— TASK INSTRUCTIONS —
Output every line of text in the data as a JSON list of strings, one string per line, skipping blank lines and leaving out the pictures.

Collection entries:

□ □ □ □ □

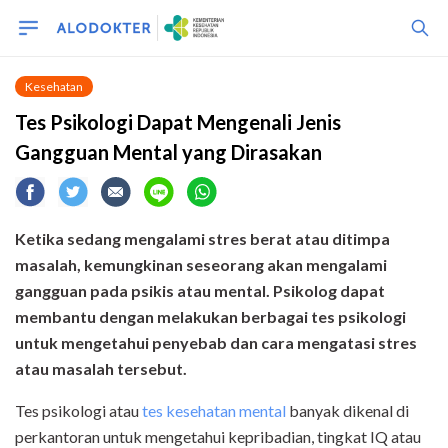
Kesehatan
Tes Psikologi Dapat Mengenali Jenis
Gangguan Mental yang Dirasakan
Ketika sedang mengalami stres berat atau ditimpa
masalah, kemungkinan seseorang akan mengalami
gangguan pada psikis atau mental. Psikolog dapat
membantu dengan melakukan berbagai tes psikologi
untuk mengetahui penyebab dan cara mengatasi stres
atau masalah tersebut.
Tes psikologi atau
tes kesehatan mental
banyak dikenal di
perkantoran untuk mengetahui kepribadian, tingkat IQ atau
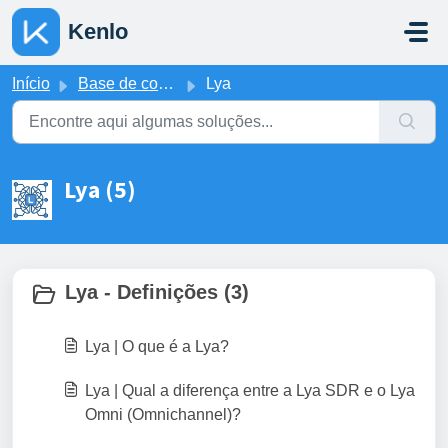
Ir para o conteúdo principal
Kenlo
Início
Base de conhecimento
Lya
Lya (5)
Lya - Definições (3)
Lya | O que é a Lya?
Lya | Qual a diferença entre a Lya SDR e o Lya
Omni (Omnichannel)?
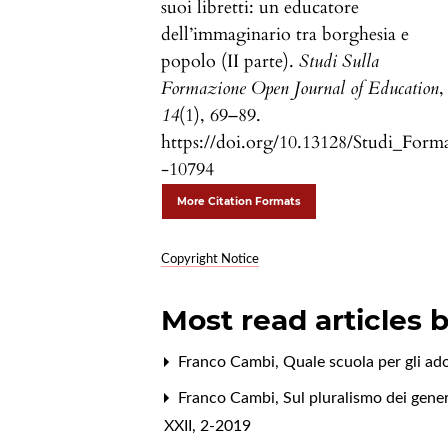
suoi libretti: un educatore
dell’immaginario tra borghesia e
popolo (II parte).
Studi Sulla
Formazione Open Journal of Education
,
14
(1), 69–89.
https://doi.org/10.13128/Studi_Form
-10794
More Citation Formats
Copyright Notice
Most read articles 
Franco Cambi,
Quale scuola per gli ad
Franco Cambi,
Sul pluralismo dei generi 
XXII, 2-2019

□ □ □ □ □

— RESPONSE —
[
  "Kesehatan",
  "Tes Psikologi Dapat Mengenali Jenis",
  "Gangguan Mental yang Dirasakan",
  "Ketika sedang mengalami stres berat atau ditimpa",
  "masalah, kemungkinan seseorang akan mengalami",
  "gangguan pada psikis atau mental. Psikolog dapat",
  "membantu dengan melakukan berbagai tes psikologi",
  "untuk mengetahui penyebab dan cara mengatasi stres",
  "atau masalah tersebut.",
  "Tes psikologi atau",
  "tes kesehatan mental",
  "banyak dikenal di",
  "perkantoran untuk mengetahui kepribadian, tingkat IQ atau",
  "Ir para o conteúdo principal",
  "Kenlo",
  "Início",
  "Base de conhecimento",
  "Lya",
  "Lya (5)",
  "Lya - Definições (3)",
  "Lya | O que é a Lya?",
  "Lya | Qual a diferença entre a Lya SDR e o Lya",
  "Omni (Omnichannel)?",
  "suoi libretti: un educatore",
  "dell’immaginario tra borghesia e",
  "popolo (II parte).",
  "Studi Sulla",
  "Formazione Open Journal of Education",
  ",",
  "14",
  "(1), 69–89.",
  "https://doi.org/10.13128/Studi_Form",
  "-10794",
  "More Citation Formats",
  "Copyright Notice",
  "Most read articles ",
  "Franco Cambi,",
  "Quale scuola per gli ad",
  "Franco Cambi,",
  "Sul pluralismo dei generi ",
  "XXII, 2-2019"
]